About this exercise.
Every record below should be copied exactly, with the pictures left out.

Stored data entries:
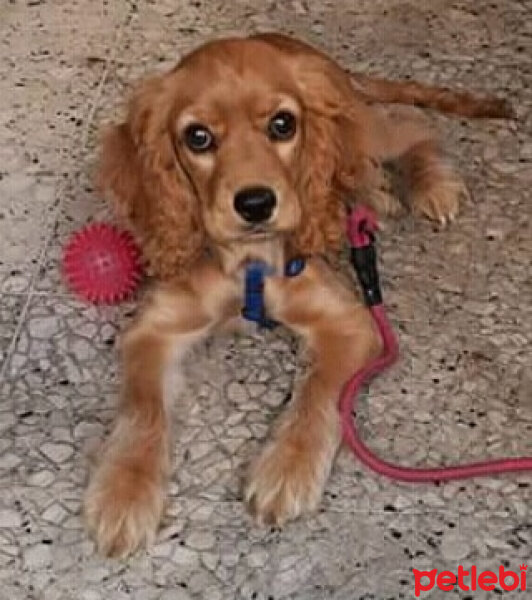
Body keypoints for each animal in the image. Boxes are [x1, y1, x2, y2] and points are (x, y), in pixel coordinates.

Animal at [84, 34, 512, 556]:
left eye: (282, 124)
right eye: (197, 137)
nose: (255, 204)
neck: (248, 264)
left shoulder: (347, 320)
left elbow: (321, 391)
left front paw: (287, 469)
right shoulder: (155, 329)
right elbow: (143, 406)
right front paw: (123, 493)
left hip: (364, 125)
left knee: (411, 126)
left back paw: (431, 186)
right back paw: (377, 193)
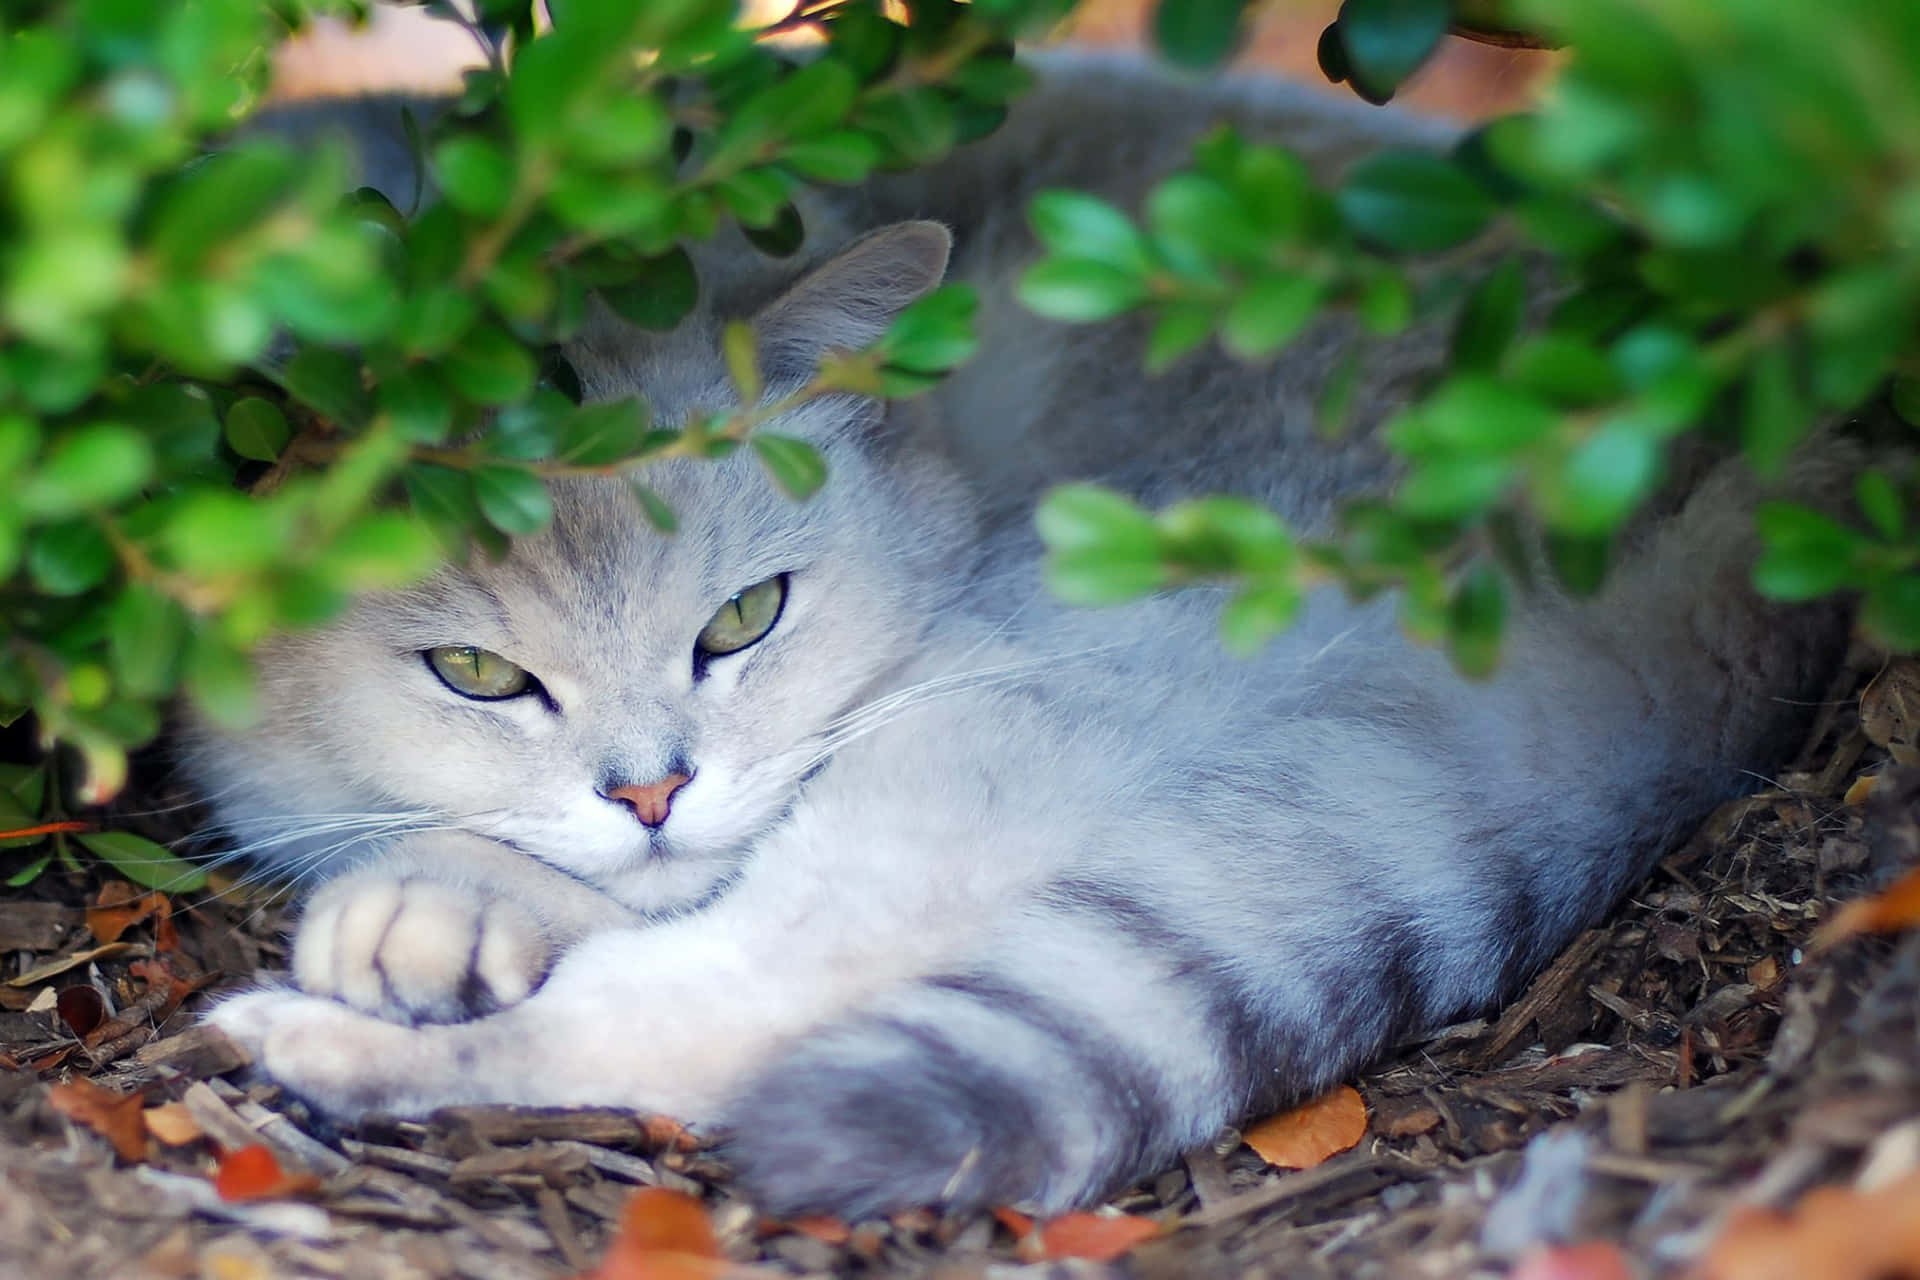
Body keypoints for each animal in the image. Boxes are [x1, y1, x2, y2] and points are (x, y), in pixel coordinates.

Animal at [194, 55, 1843, 1220]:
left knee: (748, 997)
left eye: (744, 620)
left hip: (1058, 664)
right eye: (477, 676)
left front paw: (431, 908)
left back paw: (329, 1038)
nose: (652, 792)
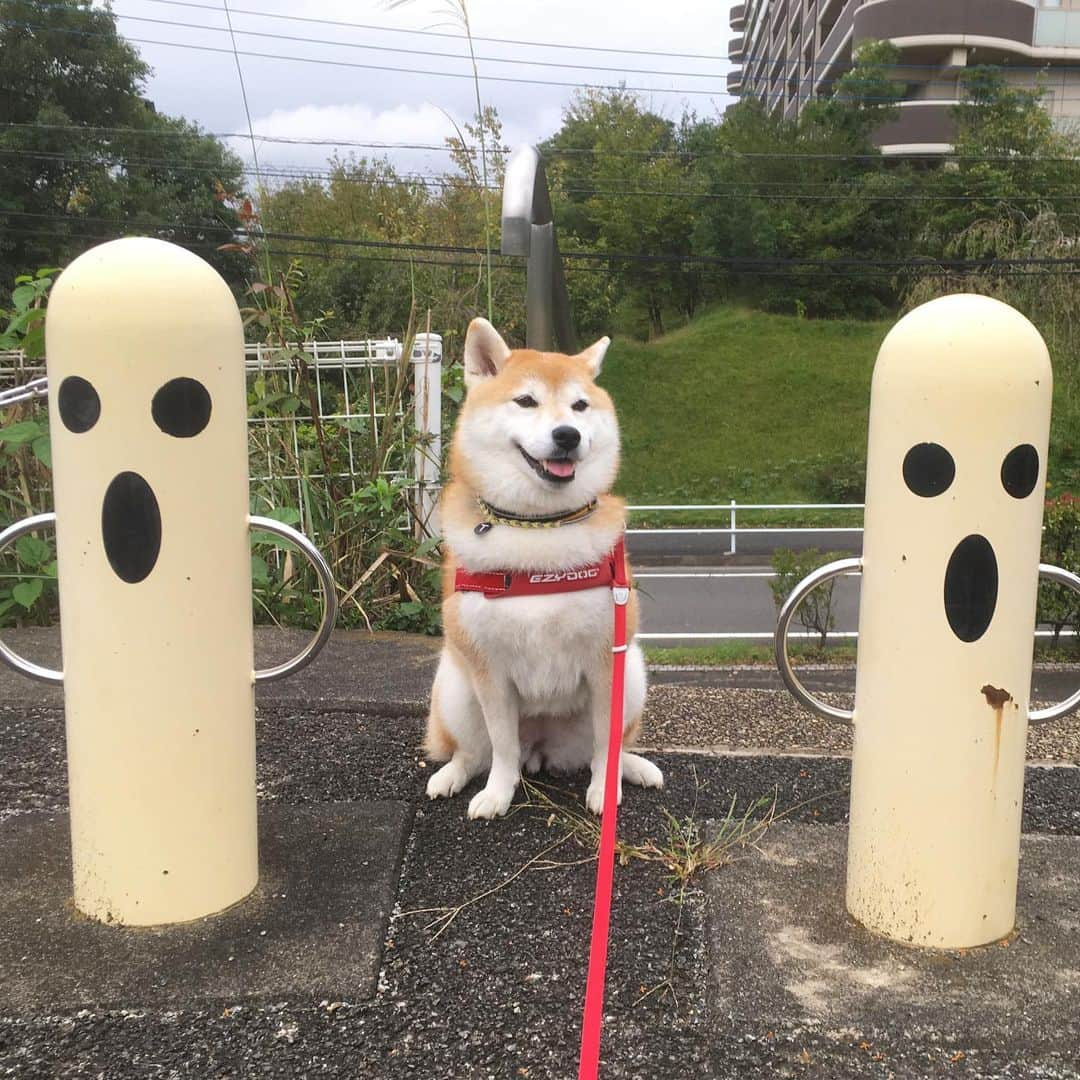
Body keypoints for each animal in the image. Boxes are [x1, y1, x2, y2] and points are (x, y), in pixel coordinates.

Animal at [419, 317, 656, 816]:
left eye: (580, 405)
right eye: (526, 401)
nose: (568, 434)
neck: (539, 529)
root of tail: (542, 750)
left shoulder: (607, 663)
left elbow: (606, 746)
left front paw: (605, 790)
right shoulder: (490, 671)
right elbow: (502, 747)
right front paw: (498, 793)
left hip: (633, 673)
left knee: (607, 748)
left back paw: (634, 768)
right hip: (453, 685)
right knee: (473, 752)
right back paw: (452, 776)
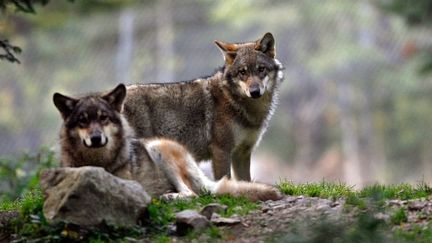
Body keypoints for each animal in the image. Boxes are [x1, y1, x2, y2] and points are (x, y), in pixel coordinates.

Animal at [53, 83, 284, 201]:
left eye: (103, 118)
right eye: (83, 121)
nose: (96, 138)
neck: (99, 162)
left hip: (158, 149)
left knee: (193, 195)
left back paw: (168, 197)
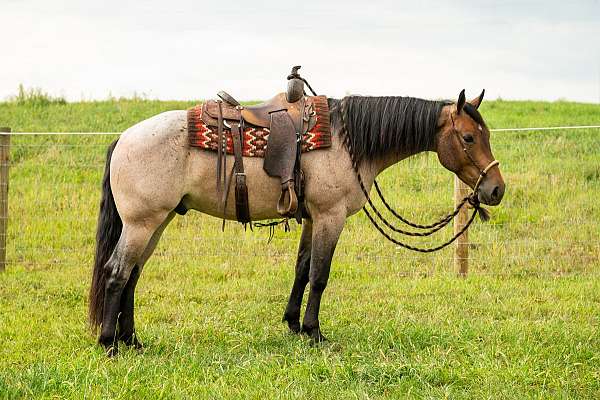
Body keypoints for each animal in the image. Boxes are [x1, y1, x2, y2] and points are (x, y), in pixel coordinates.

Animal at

Response to this exercise.
Body keypoints for each animal in the image. Boxes are [x1, y1, x2, y2] and points are (x, y), in pixel coordinates.

Animal at [84, 34, 512, 556]:
left eye: (282, 124)
right eye: (197, 137)
nose: (255, 204)
neck: (248, 264)
left shoulder: (347, 320)
left elbow: (321, 391)
left front paw: (287, 469)
right shoulder: (155, 329)
right elbow: (143, 406)
right front paw: (123, 493)
left hip: (364, 125)
left knee: (411, 126)
left back paw: (431, 186)
right back paw: (377, 193)
Body keypoints for each animal in the image. Boxes are [x1, y1, x2, y2] and points are (x, y), in pixel coordinates.

Animal at [194, 55, 1843, 1220]:
left knee: (748, 997)
left eye: (744, 620)
left hip: (1058, 664)
right eye: (477, 676)
left front paw: (431, 908)
left back paw: (329, 1038)
nose: (652, 792)
Body keypoints for each animal in the image. Boxes are [x1, y1, x2, y2] and points are (x, y), in pixel coordinates.

Animal at [419, 317, 656, 816]:
left eye: (580, 405)
right eye: (526, 401)
nose: (568, 434)
neck: (539, 529)
root of tail: (542, 750)
left shoulder: (607, 663)
left elbow: (606, 746)
left front paw: (605, 790)
right shoulder: (490, 671)
right elbow: (502, 747)
right front paw: (498, 793)
left hip: (633, 673)
left knee: (607, 748)
left back paw: (634, 768)
right hip: (453, 685)
right knee: (473, 752)
right back paw: (452, 776)
Body keypoints for each animal in the image. Boxes are [x1, y1, x2, y2] and points are (x, y), in pixel coordinates.

Animal at [53, 83, 284, 201]:
left eye: (103, 118)
right eye: (83, 121)
nose: (96, 138)
neck: (99, 162)
left hip: (158, 149)
left knee: (193, 195)
left back paw: (168, 197)
Body keypoints for each animal in the image. Boxes are [x1, y1, x2, y2] and points are (x, y), in pixel coordinates.

Animal at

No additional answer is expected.